В студии — Марина Борисова.
Мы ненадолго прервёмся, и вернёмся к вам, буквально, через минуту.
Не переключайтесь!
М. Борисова
— Светлый вечер на Радио ВЕРА продолжается.
Ещё раз, здравствуйте, дорогие друзья!
В студии — Марина Борисова и наш сегодняшний гость, священник Анатолий Правдолюбов, клирик храма святителя Иова, патриарха Московского и всея Руси.
Ну, вот, мы подходим к самой трагической черте в жизни владыки Вениамина. Казалось бы, практически, договорившись с Петроградскими светскими властями, он оказывается в ситуации, абсолютно Евангельской. Потому, что находится тот самый человек из... ну, может быть, не самого ближнего круга, но... человек, с которым он общался, с которым он совершал Литургию, с которым он причащался от одной Чаши — священник, который инициировал, вот, этот страшный процесс, который стоил владыке Вениамину и его ближайшим сотрудникам жизни.
Я имею в виду священника Александра Введенского, который, мало того, что сам лично ездил в Москву к властям договариваться... но... это — ситуация раскола, поскольку Введенский — будущий глава «Живой церкви», так называемой, которая даже... ну, как... с «благословения» ГПУ и ЧК... объявила низложенным Патриарха Тихона, и, в результате, святителя Тихона посадили в тюрьму. А, что касается Петроградской истории, он опубликовал открытое письмо в газете, где обвинил владыку Вениамина и его сотрудников, просто, в контрреволюционном заговоре. После чего, собственно, их всех и арестовали.
О. Анатолий
— Да, это очень... такая... печальная страница истории Церкви ХХ века — обновленчество... обновленческий раскол. И — его идеолог, вдохновитель и яркий деятель Александр Введенский.
Есть такое предположение, что они были даже друзьями, и в доме у Введенского висел портрет владыки, подписанный «Моему другу». То есть, у них были какие-то взаимоотношения, и взаимоотношения были, видимо, тёплыми и дружескими.
И, вот, на чём они разошлись, и в какой момент Введенский становится... не просто... он становится недругом. И не просто недругом, а даже врагом.
Возможно, это какие-то амбиции властные. Возможно, ему хотелось, действительно, какого-то особого уровня, статуса. И он пошёл на... даже не просто... ну, это, по сути, как предательство. И эта знаменитая ситуация, когда он приходит в дом владыки...

_Рабочее задание_
Перепишите дословно фрагмент радиобеседы о владыке Вениамине от слов «Есть такое предположение, что» до слов «в дом владыки...» включительно. Записи никак не связаны с этим текстом.

(Сохранённые записи)
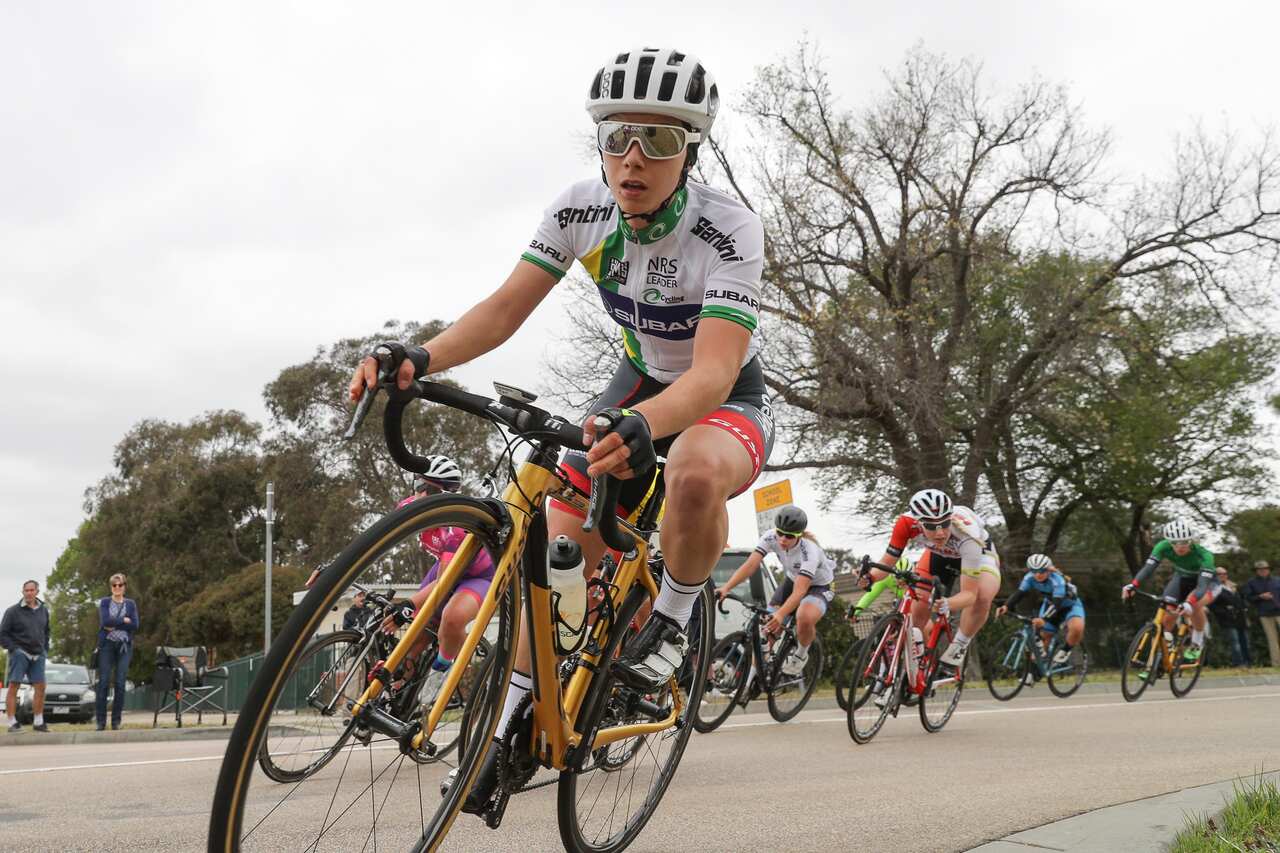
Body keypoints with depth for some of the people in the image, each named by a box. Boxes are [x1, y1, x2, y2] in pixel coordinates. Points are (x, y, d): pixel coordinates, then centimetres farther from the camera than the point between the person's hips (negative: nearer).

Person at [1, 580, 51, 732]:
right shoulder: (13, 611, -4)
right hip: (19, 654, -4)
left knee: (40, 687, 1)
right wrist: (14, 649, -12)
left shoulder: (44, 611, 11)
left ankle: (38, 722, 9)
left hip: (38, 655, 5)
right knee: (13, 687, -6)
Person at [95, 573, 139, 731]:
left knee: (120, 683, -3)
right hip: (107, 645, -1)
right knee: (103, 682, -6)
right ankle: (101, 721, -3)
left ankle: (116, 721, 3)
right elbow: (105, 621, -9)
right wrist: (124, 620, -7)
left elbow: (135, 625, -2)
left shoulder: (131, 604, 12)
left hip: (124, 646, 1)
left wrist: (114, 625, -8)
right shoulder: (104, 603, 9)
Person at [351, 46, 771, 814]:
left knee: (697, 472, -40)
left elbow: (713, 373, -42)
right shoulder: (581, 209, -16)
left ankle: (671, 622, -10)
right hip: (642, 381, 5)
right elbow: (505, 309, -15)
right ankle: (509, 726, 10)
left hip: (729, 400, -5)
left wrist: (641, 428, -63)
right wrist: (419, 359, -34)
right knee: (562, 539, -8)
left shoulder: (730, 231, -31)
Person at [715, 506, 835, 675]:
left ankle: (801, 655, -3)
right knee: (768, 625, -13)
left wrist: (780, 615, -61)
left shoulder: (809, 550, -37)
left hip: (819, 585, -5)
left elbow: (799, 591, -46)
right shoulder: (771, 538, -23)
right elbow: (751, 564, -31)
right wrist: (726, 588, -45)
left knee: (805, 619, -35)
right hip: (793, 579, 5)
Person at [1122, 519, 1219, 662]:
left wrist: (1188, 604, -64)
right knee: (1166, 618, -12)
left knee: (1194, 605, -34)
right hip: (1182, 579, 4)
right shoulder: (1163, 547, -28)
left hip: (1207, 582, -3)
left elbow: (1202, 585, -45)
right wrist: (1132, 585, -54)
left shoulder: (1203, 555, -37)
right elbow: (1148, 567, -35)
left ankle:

_Ответ_
Есть такое предположение, что они были даже друзьями, и в доме у Введенского висел портрет владыки, подписанный «Моему другу». То есть, у них были какие-то взаимоотношения, и взаимоотношения были, видимо, тёплыми и дружескими.
И, вот, на чём они разошлись, и в какой момент Введенский становится... не просто... он становится недругом. И не просто недругом, а даже врагом.
Возможно, это какие-то амбиции властные. Возможно, ему хотелось, действительно, какого-то особого уровня, статуса. И он пошёл на... даже не просто... ну, это, по сути, как предательство. И эта знаменитая ситуация, когда он приходит в дом владыки...